Task requirements: Report how many lines of the entries contain the string "bottom", matching case exactly. Give only the number.

Stored data:
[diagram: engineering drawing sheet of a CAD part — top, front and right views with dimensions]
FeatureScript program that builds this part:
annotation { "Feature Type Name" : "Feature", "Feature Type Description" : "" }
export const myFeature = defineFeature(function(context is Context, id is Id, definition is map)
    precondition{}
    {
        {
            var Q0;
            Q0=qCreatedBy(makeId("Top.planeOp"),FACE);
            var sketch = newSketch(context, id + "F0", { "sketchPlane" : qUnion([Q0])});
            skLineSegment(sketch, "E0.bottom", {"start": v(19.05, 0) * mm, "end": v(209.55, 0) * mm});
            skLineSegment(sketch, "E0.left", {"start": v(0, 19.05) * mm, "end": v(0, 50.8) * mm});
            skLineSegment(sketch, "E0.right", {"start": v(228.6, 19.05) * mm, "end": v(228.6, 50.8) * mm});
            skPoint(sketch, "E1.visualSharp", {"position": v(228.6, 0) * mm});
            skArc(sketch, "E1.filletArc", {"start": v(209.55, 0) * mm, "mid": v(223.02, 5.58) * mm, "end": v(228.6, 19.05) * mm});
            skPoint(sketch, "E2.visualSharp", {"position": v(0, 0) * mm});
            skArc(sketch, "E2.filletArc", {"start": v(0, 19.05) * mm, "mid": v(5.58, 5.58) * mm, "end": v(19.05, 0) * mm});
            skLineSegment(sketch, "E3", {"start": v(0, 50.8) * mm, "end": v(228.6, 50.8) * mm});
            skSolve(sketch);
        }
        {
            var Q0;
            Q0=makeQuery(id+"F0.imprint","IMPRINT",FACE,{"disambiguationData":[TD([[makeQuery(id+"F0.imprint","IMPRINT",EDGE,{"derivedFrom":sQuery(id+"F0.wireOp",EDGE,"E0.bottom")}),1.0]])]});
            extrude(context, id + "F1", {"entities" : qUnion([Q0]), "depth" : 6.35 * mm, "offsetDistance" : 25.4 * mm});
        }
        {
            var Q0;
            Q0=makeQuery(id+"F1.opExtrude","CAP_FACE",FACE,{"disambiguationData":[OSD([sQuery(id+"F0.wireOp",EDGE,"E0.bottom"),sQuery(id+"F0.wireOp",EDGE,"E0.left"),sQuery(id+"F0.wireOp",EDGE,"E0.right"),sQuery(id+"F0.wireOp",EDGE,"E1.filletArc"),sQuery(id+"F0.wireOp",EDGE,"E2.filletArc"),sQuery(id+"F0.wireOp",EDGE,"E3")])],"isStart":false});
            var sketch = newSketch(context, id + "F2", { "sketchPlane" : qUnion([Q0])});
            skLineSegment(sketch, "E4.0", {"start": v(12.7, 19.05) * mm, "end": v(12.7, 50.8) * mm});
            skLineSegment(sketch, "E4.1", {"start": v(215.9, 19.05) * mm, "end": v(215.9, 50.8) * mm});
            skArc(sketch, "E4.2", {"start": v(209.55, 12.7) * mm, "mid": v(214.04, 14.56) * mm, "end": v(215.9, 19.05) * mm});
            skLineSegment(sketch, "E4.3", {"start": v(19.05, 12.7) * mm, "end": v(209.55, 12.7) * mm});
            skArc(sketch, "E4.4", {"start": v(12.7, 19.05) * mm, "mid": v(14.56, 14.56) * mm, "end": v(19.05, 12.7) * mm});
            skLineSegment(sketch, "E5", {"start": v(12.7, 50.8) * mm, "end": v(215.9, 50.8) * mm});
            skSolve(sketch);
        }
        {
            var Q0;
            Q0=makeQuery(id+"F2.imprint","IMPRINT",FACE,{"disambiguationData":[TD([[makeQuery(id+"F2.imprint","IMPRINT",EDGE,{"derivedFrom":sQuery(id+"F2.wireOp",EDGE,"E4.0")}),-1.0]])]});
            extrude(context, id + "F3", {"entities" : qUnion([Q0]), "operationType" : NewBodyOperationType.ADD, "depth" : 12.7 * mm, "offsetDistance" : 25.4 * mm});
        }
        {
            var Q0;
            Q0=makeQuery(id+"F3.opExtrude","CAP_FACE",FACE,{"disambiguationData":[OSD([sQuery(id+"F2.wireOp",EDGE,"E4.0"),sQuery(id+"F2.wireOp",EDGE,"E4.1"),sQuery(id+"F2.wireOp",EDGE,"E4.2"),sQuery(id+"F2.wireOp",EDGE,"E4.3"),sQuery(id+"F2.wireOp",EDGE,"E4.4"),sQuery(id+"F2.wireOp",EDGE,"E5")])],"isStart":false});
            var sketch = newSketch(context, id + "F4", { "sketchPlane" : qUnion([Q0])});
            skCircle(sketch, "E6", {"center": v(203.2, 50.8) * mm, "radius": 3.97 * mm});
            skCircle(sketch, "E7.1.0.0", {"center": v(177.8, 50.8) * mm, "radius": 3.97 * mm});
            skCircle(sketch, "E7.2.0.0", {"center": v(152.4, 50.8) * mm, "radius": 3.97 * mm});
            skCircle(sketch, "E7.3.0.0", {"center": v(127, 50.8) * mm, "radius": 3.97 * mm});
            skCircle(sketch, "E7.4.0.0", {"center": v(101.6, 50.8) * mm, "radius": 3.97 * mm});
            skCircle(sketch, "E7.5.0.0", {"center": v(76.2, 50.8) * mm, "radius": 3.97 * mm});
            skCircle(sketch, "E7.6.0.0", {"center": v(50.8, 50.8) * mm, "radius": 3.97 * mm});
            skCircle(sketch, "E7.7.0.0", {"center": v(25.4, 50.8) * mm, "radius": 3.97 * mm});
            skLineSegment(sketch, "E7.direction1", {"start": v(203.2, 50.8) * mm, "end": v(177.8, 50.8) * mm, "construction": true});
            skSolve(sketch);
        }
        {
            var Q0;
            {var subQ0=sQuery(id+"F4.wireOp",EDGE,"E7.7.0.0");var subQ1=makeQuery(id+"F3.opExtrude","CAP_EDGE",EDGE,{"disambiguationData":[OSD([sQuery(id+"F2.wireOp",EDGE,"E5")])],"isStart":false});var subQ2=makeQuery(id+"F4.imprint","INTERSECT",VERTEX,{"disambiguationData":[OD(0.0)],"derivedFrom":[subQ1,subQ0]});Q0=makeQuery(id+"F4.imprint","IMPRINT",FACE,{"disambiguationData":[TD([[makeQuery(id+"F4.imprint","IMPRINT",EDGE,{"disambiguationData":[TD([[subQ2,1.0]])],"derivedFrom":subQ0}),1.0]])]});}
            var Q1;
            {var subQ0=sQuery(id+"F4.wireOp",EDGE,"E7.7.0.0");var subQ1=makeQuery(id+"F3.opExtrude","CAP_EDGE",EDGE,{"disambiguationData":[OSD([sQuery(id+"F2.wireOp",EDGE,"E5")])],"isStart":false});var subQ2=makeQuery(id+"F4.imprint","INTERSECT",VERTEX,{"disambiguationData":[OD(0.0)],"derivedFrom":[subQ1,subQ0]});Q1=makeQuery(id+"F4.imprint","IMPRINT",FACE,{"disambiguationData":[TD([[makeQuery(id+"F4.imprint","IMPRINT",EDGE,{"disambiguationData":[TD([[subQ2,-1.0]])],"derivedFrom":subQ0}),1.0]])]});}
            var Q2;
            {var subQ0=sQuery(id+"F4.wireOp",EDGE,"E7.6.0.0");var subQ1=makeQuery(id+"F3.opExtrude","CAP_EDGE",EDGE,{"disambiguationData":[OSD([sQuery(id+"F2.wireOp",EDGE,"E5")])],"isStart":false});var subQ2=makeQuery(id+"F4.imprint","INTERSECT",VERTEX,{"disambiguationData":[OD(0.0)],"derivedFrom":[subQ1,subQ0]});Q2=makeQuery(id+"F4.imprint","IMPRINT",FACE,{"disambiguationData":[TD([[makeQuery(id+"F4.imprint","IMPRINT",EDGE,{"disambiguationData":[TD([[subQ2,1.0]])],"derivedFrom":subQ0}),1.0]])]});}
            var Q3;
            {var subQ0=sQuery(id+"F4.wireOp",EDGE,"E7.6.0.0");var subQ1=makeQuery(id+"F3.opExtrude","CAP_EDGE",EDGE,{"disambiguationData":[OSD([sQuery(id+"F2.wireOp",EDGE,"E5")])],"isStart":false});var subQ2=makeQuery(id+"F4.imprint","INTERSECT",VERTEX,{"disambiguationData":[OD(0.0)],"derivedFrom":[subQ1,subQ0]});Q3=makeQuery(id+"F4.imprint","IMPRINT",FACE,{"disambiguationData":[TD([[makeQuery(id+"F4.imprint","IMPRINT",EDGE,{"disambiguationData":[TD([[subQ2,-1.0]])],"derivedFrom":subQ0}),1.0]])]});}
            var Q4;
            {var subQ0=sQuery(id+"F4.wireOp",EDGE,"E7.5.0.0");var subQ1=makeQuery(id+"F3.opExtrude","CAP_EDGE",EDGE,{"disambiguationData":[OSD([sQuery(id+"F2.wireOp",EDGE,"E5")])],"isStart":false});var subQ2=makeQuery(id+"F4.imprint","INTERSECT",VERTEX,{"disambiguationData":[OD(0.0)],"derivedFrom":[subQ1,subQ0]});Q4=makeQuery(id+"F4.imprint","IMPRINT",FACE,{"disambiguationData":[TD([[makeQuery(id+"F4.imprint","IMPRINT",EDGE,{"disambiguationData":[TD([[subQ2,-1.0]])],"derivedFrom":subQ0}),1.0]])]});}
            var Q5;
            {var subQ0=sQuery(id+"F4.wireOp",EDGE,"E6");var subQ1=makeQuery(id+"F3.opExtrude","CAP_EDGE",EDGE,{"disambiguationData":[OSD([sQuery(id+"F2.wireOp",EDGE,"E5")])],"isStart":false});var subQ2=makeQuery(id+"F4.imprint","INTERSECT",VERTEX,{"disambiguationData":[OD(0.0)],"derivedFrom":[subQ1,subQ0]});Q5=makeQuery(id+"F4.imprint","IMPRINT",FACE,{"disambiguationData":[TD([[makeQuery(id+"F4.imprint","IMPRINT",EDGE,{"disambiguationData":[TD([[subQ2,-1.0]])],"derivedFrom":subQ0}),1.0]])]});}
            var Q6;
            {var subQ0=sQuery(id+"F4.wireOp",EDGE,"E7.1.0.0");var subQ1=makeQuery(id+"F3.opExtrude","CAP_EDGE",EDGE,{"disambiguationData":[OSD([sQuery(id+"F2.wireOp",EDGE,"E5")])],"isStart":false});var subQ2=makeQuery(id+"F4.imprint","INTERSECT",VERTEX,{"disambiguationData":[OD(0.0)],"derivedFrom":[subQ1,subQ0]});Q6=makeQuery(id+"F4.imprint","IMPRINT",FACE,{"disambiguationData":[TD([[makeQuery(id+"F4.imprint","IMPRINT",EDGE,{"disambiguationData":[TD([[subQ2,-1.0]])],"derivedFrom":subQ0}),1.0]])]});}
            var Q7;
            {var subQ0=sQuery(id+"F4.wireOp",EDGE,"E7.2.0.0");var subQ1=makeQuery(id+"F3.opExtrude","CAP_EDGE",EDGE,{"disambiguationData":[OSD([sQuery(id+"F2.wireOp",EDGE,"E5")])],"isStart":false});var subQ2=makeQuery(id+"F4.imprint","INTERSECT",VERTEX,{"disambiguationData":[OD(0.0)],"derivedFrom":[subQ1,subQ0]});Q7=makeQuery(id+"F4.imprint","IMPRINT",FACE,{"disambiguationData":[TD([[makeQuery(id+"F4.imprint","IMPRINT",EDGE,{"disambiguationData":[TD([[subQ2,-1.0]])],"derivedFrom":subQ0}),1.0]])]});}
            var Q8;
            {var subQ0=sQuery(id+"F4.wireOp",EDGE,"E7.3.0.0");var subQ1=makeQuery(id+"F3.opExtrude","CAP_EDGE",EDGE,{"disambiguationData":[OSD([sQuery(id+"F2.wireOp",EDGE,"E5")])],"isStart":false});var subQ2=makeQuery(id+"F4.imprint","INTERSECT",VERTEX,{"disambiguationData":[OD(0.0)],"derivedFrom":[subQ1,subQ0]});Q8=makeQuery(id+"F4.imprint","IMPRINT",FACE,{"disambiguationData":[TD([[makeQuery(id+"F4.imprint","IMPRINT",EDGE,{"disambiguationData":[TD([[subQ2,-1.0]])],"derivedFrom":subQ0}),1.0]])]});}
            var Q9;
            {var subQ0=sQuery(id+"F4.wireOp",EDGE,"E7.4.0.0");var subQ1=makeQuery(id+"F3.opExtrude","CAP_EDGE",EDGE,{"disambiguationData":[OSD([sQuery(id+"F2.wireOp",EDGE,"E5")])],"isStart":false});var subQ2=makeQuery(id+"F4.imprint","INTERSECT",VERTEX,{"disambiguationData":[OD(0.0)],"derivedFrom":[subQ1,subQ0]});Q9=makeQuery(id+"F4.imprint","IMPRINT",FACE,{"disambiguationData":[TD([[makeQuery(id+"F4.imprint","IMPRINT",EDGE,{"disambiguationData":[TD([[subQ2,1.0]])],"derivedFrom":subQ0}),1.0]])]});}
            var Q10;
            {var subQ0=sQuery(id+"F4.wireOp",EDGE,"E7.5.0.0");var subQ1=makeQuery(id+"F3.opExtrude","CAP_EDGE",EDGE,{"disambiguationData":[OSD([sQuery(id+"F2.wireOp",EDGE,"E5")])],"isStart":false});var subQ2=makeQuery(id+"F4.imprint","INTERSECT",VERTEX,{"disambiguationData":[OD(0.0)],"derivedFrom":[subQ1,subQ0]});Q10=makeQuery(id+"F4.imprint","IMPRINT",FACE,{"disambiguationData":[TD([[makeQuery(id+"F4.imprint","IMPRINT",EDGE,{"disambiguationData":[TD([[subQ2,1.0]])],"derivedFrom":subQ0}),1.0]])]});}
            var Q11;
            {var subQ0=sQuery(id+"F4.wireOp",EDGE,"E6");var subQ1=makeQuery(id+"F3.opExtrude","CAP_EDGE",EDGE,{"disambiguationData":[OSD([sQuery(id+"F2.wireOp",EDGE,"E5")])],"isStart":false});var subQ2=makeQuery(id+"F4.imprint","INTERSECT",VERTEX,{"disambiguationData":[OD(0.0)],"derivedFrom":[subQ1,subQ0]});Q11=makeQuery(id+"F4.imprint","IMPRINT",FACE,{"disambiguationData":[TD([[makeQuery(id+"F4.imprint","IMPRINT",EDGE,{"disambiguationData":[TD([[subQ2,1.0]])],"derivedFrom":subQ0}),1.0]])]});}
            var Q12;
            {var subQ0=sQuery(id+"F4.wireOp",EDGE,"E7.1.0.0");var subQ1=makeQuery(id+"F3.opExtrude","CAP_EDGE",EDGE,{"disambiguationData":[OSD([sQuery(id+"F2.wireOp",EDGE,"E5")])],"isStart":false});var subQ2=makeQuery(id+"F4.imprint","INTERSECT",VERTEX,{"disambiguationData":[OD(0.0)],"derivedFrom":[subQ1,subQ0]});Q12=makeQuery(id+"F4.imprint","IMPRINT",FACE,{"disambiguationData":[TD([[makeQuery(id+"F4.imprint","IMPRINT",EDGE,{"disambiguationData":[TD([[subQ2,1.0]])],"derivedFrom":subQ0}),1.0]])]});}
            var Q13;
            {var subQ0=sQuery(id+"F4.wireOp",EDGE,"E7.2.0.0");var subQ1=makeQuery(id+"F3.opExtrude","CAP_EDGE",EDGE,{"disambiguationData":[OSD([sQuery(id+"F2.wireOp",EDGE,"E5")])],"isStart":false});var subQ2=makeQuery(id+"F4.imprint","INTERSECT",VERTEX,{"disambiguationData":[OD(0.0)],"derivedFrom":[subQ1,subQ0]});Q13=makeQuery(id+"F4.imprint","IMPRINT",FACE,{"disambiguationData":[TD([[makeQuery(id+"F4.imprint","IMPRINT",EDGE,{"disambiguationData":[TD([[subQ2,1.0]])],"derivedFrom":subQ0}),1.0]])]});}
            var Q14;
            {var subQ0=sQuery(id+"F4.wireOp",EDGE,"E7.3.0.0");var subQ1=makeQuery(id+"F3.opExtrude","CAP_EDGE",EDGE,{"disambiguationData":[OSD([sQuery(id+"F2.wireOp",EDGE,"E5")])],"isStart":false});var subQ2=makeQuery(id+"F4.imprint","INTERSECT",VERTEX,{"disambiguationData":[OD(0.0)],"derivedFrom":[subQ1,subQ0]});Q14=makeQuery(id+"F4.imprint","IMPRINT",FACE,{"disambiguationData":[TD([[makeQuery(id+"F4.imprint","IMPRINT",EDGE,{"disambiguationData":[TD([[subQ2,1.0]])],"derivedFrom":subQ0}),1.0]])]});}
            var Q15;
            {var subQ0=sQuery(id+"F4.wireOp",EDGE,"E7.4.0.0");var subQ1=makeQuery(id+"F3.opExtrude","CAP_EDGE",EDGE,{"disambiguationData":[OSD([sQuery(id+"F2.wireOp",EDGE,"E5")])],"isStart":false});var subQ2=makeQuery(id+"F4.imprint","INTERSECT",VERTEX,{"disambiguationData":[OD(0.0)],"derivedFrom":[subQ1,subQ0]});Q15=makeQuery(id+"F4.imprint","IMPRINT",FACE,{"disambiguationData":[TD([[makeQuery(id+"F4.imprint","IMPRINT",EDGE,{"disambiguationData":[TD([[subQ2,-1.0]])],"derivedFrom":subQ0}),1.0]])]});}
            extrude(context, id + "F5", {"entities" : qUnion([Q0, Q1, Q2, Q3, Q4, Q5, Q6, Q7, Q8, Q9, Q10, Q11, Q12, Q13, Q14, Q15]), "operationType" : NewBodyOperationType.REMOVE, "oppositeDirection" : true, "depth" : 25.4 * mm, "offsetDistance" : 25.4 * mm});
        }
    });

In response: 3